#### YOUR OBJECTIVE
Lay out every row below as a Markdown table with two columns, No. and Text, giving each row's number and its line and omitting blank lines.

#### EXCERPTED RECORDS

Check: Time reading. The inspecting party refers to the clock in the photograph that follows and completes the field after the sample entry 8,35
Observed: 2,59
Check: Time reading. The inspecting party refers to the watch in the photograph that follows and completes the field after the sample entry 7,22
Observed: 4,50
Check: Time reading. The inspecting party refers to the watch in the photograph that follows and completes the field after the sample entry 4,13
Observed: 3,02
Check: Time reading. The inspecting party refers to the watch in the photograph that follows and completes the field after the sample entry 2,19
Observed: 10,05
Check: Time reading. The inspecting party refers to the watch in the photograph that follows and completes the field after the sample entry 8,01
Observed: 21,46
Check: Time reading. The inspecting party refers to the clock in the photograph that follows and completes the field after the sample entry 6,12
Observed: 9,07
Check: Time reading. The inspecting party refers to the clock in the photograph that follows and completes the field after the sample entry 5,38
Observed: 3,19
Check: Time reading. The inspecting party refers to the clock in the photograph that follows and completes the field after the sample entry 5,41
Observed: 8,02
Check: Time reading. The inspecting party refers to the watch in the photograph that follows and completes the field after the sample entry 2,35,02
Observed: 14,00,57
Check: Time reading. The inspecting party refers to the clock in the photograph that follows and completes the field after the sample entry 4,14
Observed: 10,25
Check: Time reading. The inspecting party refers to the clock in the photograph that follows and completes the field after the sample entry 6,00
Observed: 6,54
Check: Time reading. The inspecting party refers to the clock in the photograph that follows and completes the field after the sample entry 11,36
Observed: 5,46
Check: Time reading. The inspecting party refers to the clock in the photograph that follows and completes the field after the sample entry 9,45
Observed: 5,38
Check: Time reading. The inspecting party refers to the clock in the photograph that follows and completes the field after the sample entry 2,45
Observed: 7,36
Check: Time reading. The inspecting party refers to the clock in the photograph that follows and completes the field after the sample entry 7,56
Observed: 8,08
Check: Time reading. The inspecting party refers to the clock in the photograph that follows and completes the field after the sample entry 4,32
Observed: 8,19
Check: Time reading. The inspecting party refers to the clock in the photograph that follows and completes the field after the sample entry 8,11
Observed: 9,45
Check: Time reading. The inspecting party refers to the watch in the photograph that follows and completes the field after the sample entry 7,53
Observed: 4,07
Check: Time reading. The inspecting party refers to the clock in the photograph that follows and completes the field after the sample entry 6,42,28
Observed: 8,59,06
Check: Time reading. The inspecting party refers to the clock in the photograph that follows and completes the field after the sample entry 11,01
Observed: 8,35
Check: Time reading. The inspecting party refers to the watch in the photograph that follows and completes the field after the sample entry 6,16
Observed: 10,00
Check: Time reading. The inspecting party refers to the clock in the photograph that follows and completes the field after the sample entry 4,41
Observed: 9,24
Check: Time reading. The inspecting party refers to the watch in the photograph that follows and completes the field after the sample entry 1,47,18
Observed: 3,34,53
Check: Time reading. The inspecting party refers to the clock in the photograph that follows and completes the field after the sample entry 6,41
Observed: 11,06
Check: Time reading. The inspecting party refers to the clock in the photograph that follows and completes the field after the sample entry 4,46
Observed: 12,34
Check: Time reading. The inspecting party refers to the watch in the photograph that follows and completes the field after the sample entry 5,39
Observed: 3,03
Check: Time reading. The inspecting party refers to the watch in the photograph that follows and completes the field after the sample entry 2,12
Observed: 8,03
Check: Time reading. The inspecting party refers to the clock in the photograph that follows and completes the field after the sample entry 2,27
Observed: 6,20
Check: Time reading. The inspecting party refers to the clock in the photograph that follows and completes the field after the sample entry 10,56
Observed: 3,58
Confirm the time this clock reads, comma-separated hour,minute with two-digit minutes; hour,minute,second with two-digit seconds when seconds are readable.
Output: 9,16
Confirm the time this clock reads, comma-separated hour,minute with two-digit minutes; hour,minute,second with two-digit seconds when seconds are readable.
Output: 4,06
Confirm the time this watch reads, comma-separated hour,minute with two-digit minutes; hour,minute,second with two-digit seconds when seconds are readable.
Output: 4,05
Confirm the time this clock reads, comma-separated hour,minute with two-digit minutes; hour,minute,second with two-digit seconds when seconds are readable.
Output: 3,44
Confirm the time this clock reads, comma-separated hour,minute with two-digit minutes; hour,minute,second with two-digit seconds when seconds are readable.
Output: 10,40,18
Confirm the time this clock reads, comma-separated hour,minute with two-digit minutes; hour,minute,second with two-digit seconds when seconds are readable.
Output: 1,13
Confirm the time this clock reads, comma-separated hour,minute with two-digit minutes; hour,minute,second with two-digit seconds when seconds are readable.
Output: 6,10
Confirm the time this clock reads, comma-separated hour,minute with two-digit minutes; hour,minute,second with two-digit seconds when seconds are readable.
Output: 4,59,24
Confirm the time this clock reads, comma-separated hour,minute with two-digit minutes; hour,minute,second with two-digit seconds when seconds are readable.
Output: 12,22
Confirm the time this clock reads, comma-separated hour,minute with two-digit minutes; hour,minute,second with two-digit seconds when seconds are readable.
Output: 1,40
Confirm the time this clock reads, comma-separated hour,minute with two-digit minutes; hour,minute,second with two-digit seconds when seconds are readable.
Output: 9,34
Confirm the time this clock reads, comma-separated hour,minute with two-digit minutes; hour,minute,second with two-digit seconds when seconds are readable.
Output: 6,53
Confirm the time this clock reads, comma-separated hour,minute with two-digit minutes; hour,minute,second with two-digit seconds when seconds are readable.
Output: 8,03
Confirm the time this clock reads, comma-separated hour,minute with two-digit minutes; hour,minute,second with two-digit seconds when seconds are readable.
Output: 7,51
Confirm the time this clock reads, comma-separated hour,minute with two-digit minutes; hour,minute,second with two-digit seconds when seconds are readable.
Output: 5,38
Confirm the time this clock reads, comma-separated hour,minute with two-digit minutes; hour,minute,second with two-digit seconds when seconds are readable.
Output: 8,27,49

#### EXERCISE RESPONSE
| No. | Text |
|---|---|
| 1 | Check: Time reading. The inspecting party refers to the clock in the photograph that follows and completes the field after the sample entry 8,35 |
| 2 | Observed: 2,59 |
| 3 | Check: Time reading. The inspecting party refers to the watch in the photograph that follows and completes the field after the sample entry 7,22 |
| 4 | Observed: 4,50 |
| 5 | Check: Time reading. The inspecting party refers to the watch in the photograph that follows and completes the field after the sample entry 4,13 |
| 6 | Observed: 3,02 |
| 7 | Check: Time reading. The inspecting party refers to the watch in the photograph that follows and completes the field after the sample entry 2,19 |
| 8 | Observed: 10,05 |
| 9 | Check: Time reading. The inspecting party refers to the watch in the photograph that follows and completes the field after the sample entry 8,01 |
| 10 | Observed: 21,46 |
| 11 | Check: Time reading. The inspecting party refers to the clock in the photograph that follows and completes the field after the sample entry 6,12 |
| 12 | Observed: 9,07 |
| 13 | Check: Time reading. The inspecting party refers to the clock in the photograph that follows and completes the field after the sample entry 5,38 |
| 14 | Observed: 3,19 |
| 15 | Check: Time reading. The inspecting party refers to the clock in the photograph that follows and completes the field after the sample entry 5,41 |
| 16 | Observed: 8,02 |
| 17 | Check: Time reading. The inspecting party refers to the watch in the photograph that follows and completes the field after the sample entry 2,35,02 |
| 18 | Observed: 14,00,57 |
| 19 | Check: Time reading. The inspecting party refers to the clock in the photograph that follows and completes the field after the sample entry 4,14 |
| 20 | Observed: 10,25 |
| 21 | Check: Time reading. The inspecting party refers to the clock in the photograph that follows and completes the field after the sample entry 6,00 |
| 22 | Observed: 6,54 |
| 23 | Check: Time reading. The inspecting party refers to the clock in the photograph that follows and completes the field after the sample entry 11,36 |
| 24 | Observed: 5,46 |
| 25 | Check: Time reading. The inspecting party refers to the clock in the photograph that follows and completes the field after the sample entry 9,45 |
| 26 | Observed: 5,38 |
| 27 | Check: Time reading. The inspecting party refers to the clock in the photograph that follows and completes the field after the sample entry 2,45 |
| 28 | Observed: 7,36 |
| 29 | Check: Time reading. The inspecting party refers to the clock in the photograph that follows and completes the field after the sample entry 7,56 |
| 30 | Observed: 8,08 |
| 31 | Check: Time reading. The inspecting party refers to the clock in the photograph that follows and completes the field after the sample entry 4,32 |
| 32 | Observed: 8,19 |
| 33 | Check: Time reading. The inspecting party refers to the clock in the photograph that follows and completes the field after the sample entry 8,11 |
| 34 | Observed: 9,45 |
| 35 | Check: Time reading. The inspecting party refers to the watch in the photograph that follows and completes the field after the sample entry 7,53 |
| 36 | Observed: 4,07 |
| 37 | Check: Time reading. The inspecting party refers to the clock in the photograph that follows and completes the field after the sample entry 6,42,28 |
| 38 | Observed: 8,59,06 |
| 39 | Check: Time reading. The inspecting party refers to the clock in the photograph that follows and completes the field after the sample entry 11,01 |
| 40 | Observed: 8,35 |
| 41 | Check: Time reading. The inspecting party refers to the watch in the photograph that follows and completes the field after the sample entry 6,16 |
| 42 | Observed: 10,00 |
| 43 | Check: Time reading. The inspecting party refers to the clock in the photograph that follows and completes the field after the sample entry 4,41 |
| 44 | Observed: 9,24 |
| 45 | Check: Time reading. The inspecting party refers to the watch in the photograph that follows and completes the field after the sample entry 1,47,18 |
| 46 | Observed: 3,34,53 |
| 47 | Check: Time reading. The inspecting party refers to the clock in the photograph that follows and completes the field after the sample entry 6,41 |
| 48 | Observed: 11,06 |
| 49 | Check: Time reading. The inspecting party refers to the clock in the photograph that follows and completes the field after the sample entry 4,46 |
| 50 | Observed: 12,34 |
| 51 | Check: Time reading. The inspecting party refers to the watch in the photograph that follows and completes the field after the sample entry 5,39 |
| 52 | Observed: 3,03 |
| 53 | Check: Time reading. The inspecting party refers to the watch in the photograph that follows and completes the field after the sample entry 2,12 |
| 54 | Observed: 8,03 |
| 55 | Check: Time reading. The inspecting party refers to the clock in the photograph that follows and completes the field after the sample entry 2,27 |
| 56 | Observed: 6,20 |
| 57 | Check: Time reading. The inspecting party refers to the clock in the photograph that follows and completes the field after the sample entry 10,56 |
| 58 | Observed: 3,58 |
| 59 | Confirm the time this clock reads, comma-separated hour,minute with two-digit minutes; hour,minute,second with two-digit seconds when seconds are readable. |
| 60 | Output: 9,16 |
| 61 | Confirm the time this clock reads, comma-separated hour,minute with two-digit minutes; hour,minute,second with two-digit seconds when seconds are readable. |
| 62 | Output: 4,06 |
| 63 | Confirm the time this watch reads, comma-separated hour,minute with two-digit minutes; hour,minute,second with two-digit seconds when seconds are readable. |
| 64 | Output: 4,05 |
| 65 | Confirm the time this clock reads, comma-separated hour,minute with two-digit minutes; hour,minute,second with two-digit seconds when seconds are readable. |
| 66 | Output: 3,44 |
| 67 | Confirm the time this clock reads, comma-separated hour,minute with two-digit minutes; hour,minute,second with two-digit seconds when seconds are readable. |
| 68 | Output: 10,40,18 |
| 69 | Confirm the time this clock reads, comma-separated hour,minute with two-digit minutes; hour,minute,second with two-digit seconds when seconds are readable. |
| 70 | Output: 1,13 |
| 71 | Confirm the time this clock reads, comma-separated hour,minute with two-digit minutes; hour,minute,second with two-digit seconds when seconds are readable. |
| 72 | Output: 6,10 |
| 73 | Confirm the time this clock reads, comma-separated hour,minute with two-digit minutes; hour,minute,second with two-digit seconds when seconds are readable. |
| 74 | Output: 4,59,24 |
| 75 | Confirm the time this clock reads, comma-separated hour,minute with two-digit minutes; hour,minute,second with two-digit seconds when seconds are readable. |
| 76 | Output: 12,22 |
| 77 | Confirm the time this clock reads, comma-separated hour,minute with two-digit minutes; hour,minute,second with two-digit seconds when seconds are readable. |
| 78 | Output: 1,40 |
| 79 | Confirm the time this clock reads, comma-separated hour,minute with two-digit minutes; hour,minute,second with two-digit seconds when seconds are readable. |
| 80 | Output: 9,34 |
| 81 | Confirm the time this clock reads, comma-separated hour,minute with two-digit minutes; hour,minute,second with two-digit seconds when seconds are readable. |
| 82 | Output: 6,53 |
| 83 | Confirm the time this clock reads, comma-separated hour,minute with two-digit minutes; hour,minute,second with two-digit seconds when seconds are readable. |
| 84 | Output: 8,03 |
| 85 | Confirm the time this clock reads, comma-separated hour,minute with two-digit minutes; hour,minute,second with two-digit seconds when seconds are readable. |
| 86 | Output: 7,51 |
| 87 | Confirm the time this clock reads, comma-separated hour,minute with two-digit minutes; hour,minute,second with two-digit seconds when seconds are readable. |
| 88 | Output: 5,38 |
| 89 | Confirm the time this clock reads, comma-separated hour,minute with two-digit minutes; hour,minute,second with two-digit seconds when seconds are readable. |
| 90 | Output: 8,27,49 |